- **TASK PROMPT**: Pictures stay out of your copy, but everything else in the records below must be repeated exactly.

------ SOURCE MATERIAL ------

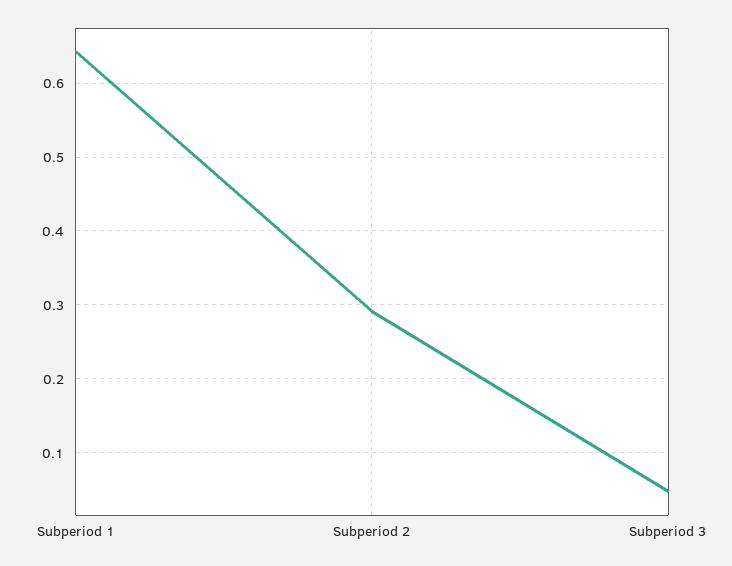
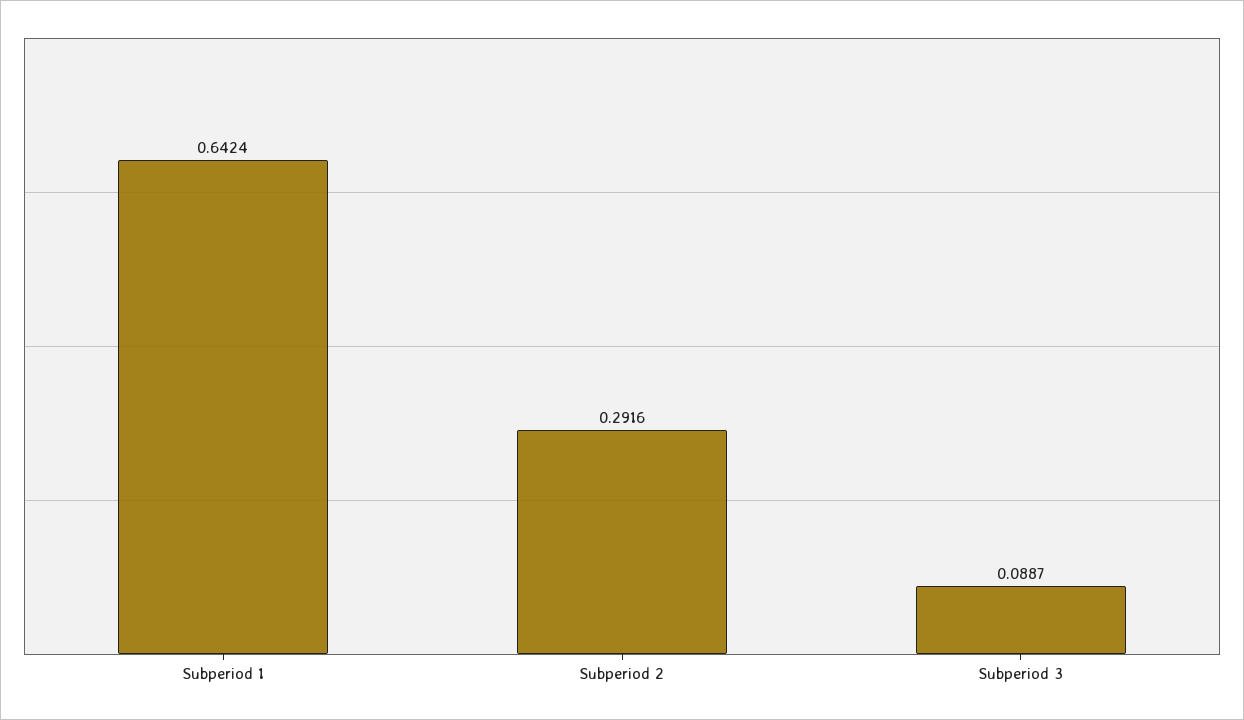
Subperiod 3: 0.05 -> 0.0887

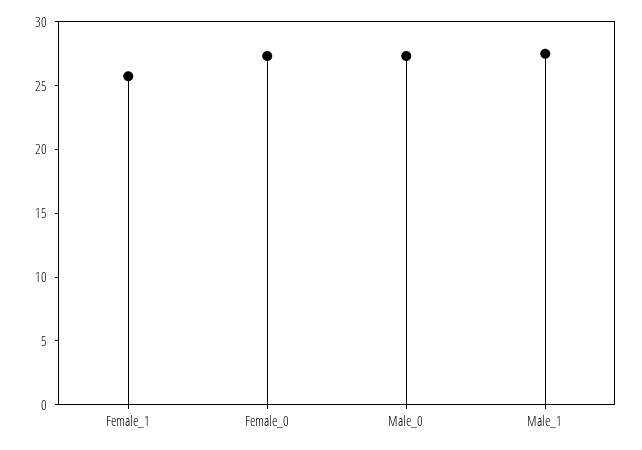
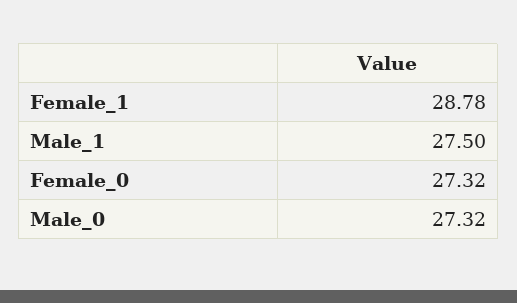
Female_1: 26 -> 28.78

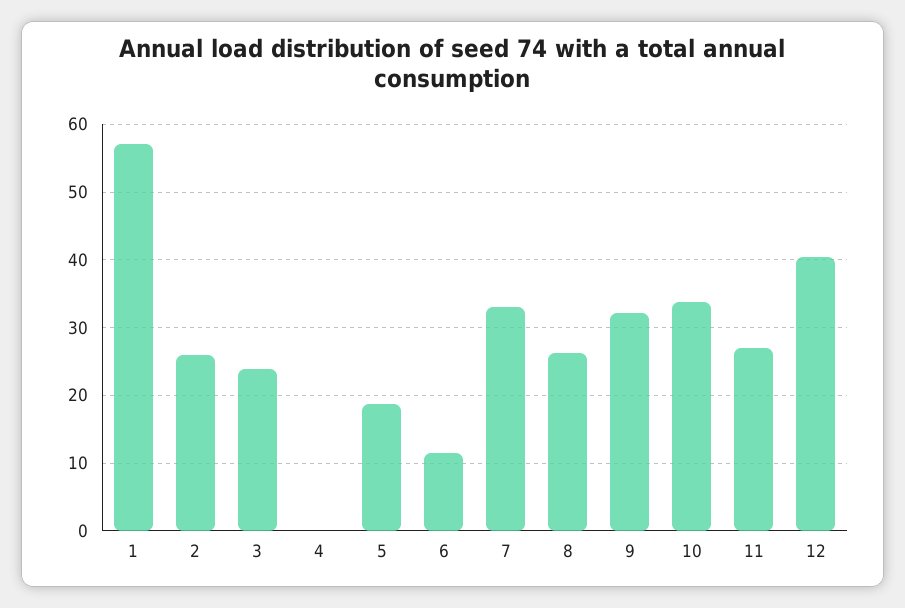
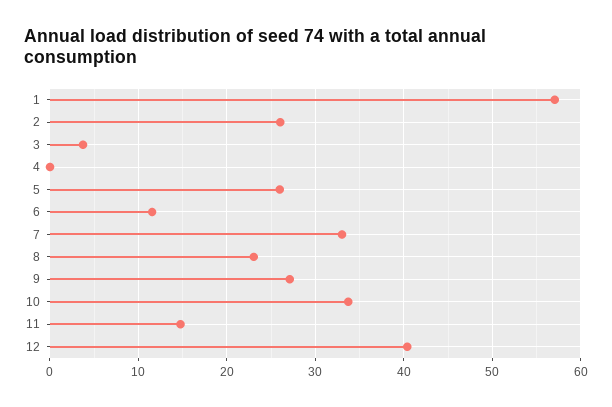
3: 24 -> 4
5: 19 -> 26
8: 26 -> 23
9: 32 -> 27
11: 27 -> 15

------

- **ANSWER TO THE EXERCISE**:
Subperiod 3: 0.05 -> 0.0887

Female_1: 26 -> 28.78

3: 24 -> 4
5: 19 -> 26
8: 26 -> 23
9: 32 -> 27
11: 27 -> 15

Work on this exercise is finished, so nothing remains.